Stored data:
◇ ◇ ◇

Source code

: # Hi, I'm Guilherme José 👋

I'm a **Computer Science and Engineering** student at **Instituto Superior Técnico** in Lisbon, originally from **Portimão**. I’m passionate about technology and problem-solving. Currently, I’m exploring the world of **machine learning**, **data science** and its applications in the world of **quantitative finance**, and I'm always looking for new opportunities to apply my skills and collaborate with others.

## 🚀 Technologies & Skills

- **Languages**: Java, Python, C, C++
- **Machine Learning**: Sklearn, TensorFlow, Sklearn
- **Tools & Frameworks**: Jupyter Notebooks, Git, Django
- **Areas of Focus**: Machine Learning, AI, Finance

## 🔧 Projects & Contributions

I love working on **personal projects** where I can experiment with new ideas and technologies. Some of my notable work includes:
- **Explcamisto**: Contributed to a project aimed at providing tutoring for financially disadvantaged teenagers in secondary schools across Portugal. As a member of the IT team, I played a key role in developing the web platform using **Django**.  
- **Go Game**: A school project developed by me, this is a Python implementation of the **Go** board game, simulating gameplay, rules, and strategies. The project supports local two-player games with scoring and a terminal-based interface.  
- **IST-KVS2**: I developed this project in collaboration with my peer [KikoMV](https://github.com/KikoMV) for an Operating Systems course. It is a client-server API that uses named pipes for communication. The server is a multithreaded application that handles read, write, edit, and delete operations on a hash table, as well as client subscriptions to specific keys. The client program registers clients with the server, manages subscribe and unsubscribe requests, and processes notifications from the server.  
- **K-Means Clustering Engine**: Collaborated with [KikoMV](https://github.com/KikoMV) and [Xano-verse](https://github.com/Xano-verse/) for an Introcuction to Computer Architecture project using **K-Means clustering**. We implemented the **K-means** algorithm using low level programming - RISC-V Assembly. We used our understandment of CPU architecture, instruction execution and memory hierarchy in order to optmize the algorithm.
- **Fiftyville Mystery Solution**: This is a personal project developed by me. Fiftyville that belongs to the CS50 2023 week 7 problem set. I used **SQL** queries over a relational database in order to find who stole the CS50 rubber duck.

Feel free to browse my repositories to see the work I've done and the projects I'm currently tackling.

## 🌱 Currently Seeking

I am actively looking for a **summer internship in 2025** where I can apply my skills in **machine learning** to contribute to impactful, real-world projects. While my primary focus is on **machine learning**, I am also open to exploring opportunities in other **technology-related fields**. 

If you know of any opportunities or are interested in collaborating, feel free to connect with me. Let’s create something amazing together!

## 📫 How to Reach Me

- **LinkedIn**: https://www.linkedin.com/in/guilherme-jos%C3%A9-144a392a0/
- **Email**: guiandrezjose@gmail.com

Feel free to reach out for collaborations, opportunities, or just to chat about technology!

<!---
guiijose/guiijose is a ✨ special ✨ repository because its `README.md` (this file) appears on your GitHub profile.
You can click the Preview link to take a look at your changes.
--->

◇ ◇ ◇

Examine the records above and give the number of lines in which the string "free" appears, with no other words.

3